───── Data under study ─────

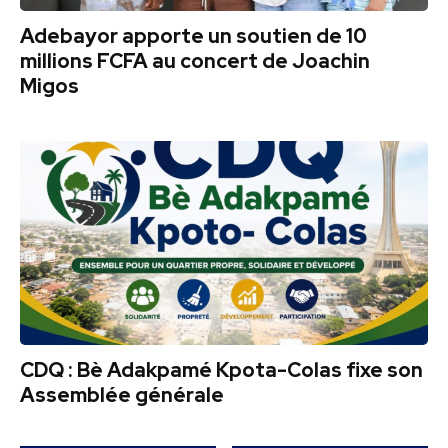
Adebayor apporte un soutien de 10
millions FCFA au concert de Joachin
Migos
CDQ : Bè Adakpamé Kpota-Colas fixe son
Assemblée générale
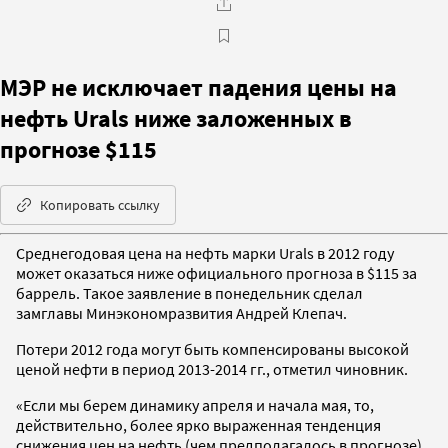
МЭР не исключает падения цены на
нефть Urals ниже заложенных в
прогнозе $115
Копировать ссылку
Среднегодовая цена на нефть марки Urals в 2012 году
может оказаться ниже официального прогноза в $115 за
баррель. Такое заявление в понедельник сделал
замглавы Минэкономразвития Андрей Клепач.
Потери 2012 года могут быть компенсированы высокой
ценой нефти в период 2013-2014 гг., отметил чиновник.
«Если мы берем динамику апреля и начала мая, то,
действительно, более ярко выраженная тенденция
снижения цен на нефть (чем предполагалось в прогнозе).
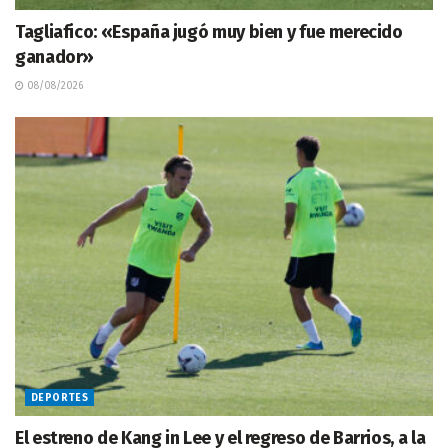
Tagliafico: «España jugó muy bien y fue merecido
ganador»
08/08/2026
DEPORTES
El estreno de Kang in Lee y el regreso de Barrios, a la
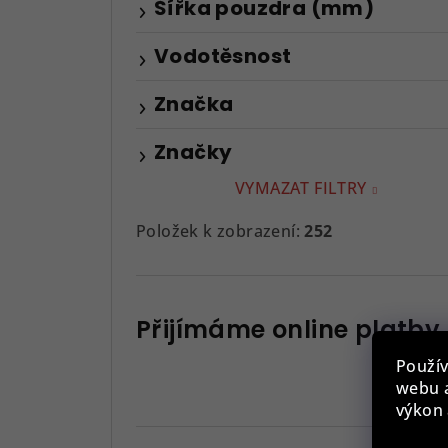
Šířka pouzdra (mm)
Vodotěsnost
Značka
Značky
VYMAZAT FILTRY
Položek k zobrazení:
252
Přijímáme online platby
Použív
webu a
výkon 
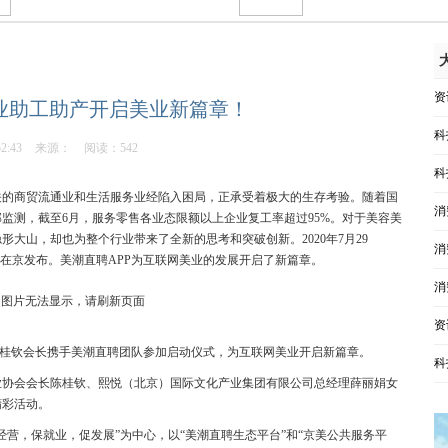
资
业助工助产开启美业新篇章！
科
52:43
来源：
阅读：542
科
关的商贸流通业和生活服务业经陷入困局，正承受着极大的生存考验。随着国
消
监测，截至6月，服务零售各业态限额以上企业复工率超过95%。对于美容美
大山，却也为整个行业带来了全新的思考和突破创新。2020年7月29
消
式在京发布。美潮直聘APP为互联网美业的发展开启了新篇章。
消
资
桂钦会长携手美潮直聘团队参加启动仪式，为互联网美业开启新篇章。
科
业协会会长陈桂钦、熙悦（北京）国际文化产业集团有限公司总经理薛丽娟女
精彩活动。
营，保就业，促发展”为中心，以“美潮直聘生态平台”和“京美公共服务平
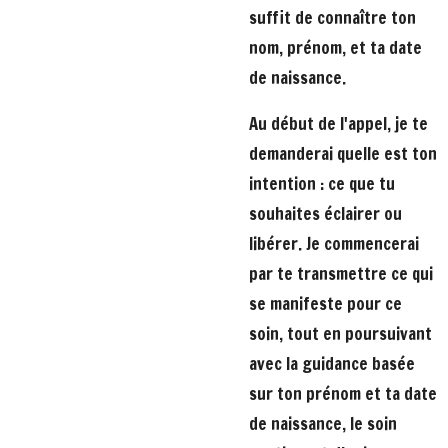
suffit de connaître ton
nom, prénom, et ta date
de naissance.
Au début de l'appel, je te
demanderai quelle est ton
intention : ce que tu
souhaites éclairer ou
libérer. Je commencerai
par te transmettre ce qui
se manifeste pour ce
soin, tout en poursuivant
avec la guidance basée
sur ton prénom et ta date
de naissance, le soin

─────

**Requirement**
Scanning the data above, copy out every line where "soin" is found.

**Answer below**
soin, tout en poursuivant
de naissance, le soin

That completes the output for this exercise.